Why an obscure mathematical formula from Middle Ages is critical to the world around us

Who among us has never gone to a beach and run some sand through their fingers? I certainly have.  Did you notice that the grains of sand are all of the same size? Proverbially, two grains of sand are indistinguishable. And so it is with two drops of rain or two snowflakes in the same storm. The same phenomenon can be found in the animate world.  Two ants from the same anthill are as similar as the petals on a flower or the seeds of a sunflower.  Why?  The logic behind it is worth an article of its own. Suffice to say that there are certain common reasons, like some filtering effects in nature, that provide reasons and even an advantage to being identical.  How then have all these identical items come about?  Through specific processes involved in their creation. Usually, there is just one process for a given item.  For ants, the process is birth from an egg. For raindrops, it is vapor condensation, and for grains of sand it is the breakup of a bigger rock.

Let's focus on the sand.  Imagine that there was one very large rock that, through continuous breakup into smaller and smaller pieces, eventually becomes a pile of beach sand.  Clearly, there is some process that breaks up the rocks.  It is not important to me exactly what this process is.  Let's just say that it is some combination of temperature change and the rubbing of one rock against another.  As with other processes, there is one that is dominant, breaking rocks in the same fashion and proportion into its resulting parts.

Now it's time for some medieval math. A 12th century Italian mathematician in the city of Pisa, Leonardo Fibonacci, defined a simple sequence of numbers as follows:  Start with zero and one (0, 1), then generate subsequent numbers by taking the sum of the two previous integers. The first two added together produce 0 + 1 = 1.  So the third element of the series is 1, while the fourth is the sum of the second and third elements, i.e.  1 + 1  = 2.  Continuing on, we generate 1 + 2 = 3 as the fifth element, 2 + 3 = 5 for the sixth element, then 3 + 5 = 8, and so on.  You can easily compute that the Fibonacci series looks like 0, 1, 1, 2, 3, 5, 8, 13, 21, 34, etc., ad infinitum. [Please note that Fibonacci did not discover this sequence – it was first developed in India – but was the first to present it to a European audience.]
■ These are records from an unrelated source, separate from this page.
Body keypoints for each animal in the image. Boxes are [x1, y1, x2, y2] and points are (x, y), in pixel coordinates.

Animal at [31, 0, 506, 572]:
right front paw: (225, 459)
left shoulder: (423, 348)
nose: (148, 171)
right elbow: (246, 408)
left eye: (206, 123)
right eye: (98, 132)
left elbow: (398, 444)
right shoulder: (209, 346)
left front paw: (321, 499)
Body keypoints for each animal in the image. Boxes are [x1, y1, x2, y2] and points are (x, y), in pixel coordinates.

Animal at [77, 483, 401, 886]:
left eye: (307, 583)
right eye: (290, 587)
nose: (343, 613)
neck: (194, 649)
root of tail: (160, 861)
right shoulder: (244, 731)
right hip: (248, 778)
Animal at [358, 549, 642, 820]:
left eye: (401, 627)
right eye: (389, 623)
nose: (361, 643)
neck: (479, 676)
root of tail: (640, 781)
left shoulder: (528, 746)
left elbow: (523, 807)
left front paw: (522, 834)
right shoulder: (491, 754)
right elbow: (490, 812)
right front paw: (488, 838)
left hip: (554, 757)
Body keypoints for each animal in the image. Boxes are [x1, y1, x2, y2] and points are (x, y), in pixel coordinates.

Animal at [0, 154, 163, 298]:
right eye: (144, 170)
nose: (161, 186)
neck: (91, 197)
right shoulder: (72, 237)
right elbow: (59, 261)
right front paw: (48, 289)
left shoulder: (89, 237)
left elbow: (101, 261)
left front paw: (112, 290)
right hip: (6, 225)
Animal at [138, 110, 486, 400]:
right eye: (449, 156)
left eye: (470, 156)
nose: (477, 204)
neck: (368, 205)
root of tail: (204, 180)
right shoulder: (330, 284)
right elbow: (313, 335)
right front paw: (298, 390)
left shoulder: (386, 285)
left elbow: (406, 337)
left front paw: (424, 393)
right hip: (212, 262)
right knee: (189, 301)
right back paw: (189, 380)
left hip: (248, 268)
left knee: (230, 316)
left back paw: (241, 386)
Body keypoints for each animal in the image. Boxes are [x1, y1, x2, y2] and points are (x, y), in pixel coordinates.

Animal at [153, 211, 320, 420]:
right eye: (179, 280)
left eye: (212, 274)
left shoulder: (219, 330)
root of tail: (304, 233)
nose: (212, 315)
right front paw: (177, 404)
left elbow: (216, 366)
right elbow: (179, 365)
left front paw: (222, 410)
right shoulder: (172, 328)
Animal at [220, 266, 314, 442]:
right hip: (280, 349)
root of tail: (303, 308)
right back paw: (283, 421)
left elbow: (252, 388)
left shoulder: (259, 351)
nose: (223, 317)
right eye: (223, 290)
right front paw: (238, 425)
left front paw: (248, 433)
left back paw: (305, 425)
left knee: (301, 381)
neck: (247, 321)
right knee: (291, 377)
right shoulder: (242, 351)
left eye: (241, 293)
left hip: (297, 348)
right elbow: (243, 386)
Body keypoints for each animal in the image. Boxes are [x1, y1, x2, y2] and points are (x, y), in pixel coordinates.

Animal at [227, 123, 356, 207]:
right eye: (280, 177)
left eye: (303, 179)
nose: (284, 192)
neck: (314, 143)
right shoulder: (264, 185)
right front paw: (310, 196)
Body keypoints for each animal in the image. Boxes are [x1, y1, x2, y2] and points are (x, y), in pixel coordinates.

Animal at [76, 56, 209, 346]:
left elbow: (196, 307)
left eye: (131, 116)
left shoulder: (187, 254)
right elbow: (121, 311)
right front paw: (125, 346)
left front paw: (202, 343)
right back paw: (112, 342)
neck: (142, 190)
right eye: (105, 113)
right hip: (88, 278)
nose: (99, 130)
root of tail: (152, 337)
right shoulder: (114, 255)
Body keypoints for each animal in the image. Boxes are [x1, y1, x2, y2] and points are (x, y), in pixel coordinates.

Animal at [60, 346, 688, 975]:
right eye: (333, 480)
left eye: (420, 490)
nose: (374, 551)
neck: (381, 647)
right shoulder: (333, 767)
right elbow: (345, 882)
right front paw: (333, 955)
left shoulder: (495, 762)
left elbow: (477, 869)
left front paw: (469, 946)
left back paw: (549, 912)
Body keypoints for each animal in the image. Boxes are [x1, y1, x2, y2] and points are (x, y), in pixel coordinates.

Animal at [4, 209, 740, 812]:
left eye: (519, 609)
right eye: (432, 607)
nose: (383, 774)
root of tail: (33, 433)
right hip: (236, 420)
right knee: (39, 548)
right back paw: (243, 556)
As we continue with the series, an interesting tendency can be observed:  The ratio between any two consecutive elements quickly converges to a single value.  So if we take three consecutive numbers in the Fibonacci series – A, B, and C – not only do we know that A + B = C, but we also find that the ratios B/A and C/B – which is the same as (A + B) / B –  continually gets closer and closer to 1.6180339 etc.  So if C were 100, then A is approximately 38.2 and B is 61.8.  Therefore the ratio of any two neighboring elements in the Fibonacci sequence [except the first few] is approximately 38.2 to 61.8.  This ratio is known as the Golden Ratio (also called, among other names, the Golden Mean).  It is present around us everywhere.  Leonardo Da Vinci employed it in his measurements of human body (Figure below).  It can also be found in the movement of stock market prices, in the structure of bee hives, etc.  We can see it in the ancient Parthenon statues of Phidias and in the modern architecture of Le Courbusier. The Golden Ratio is everywhere.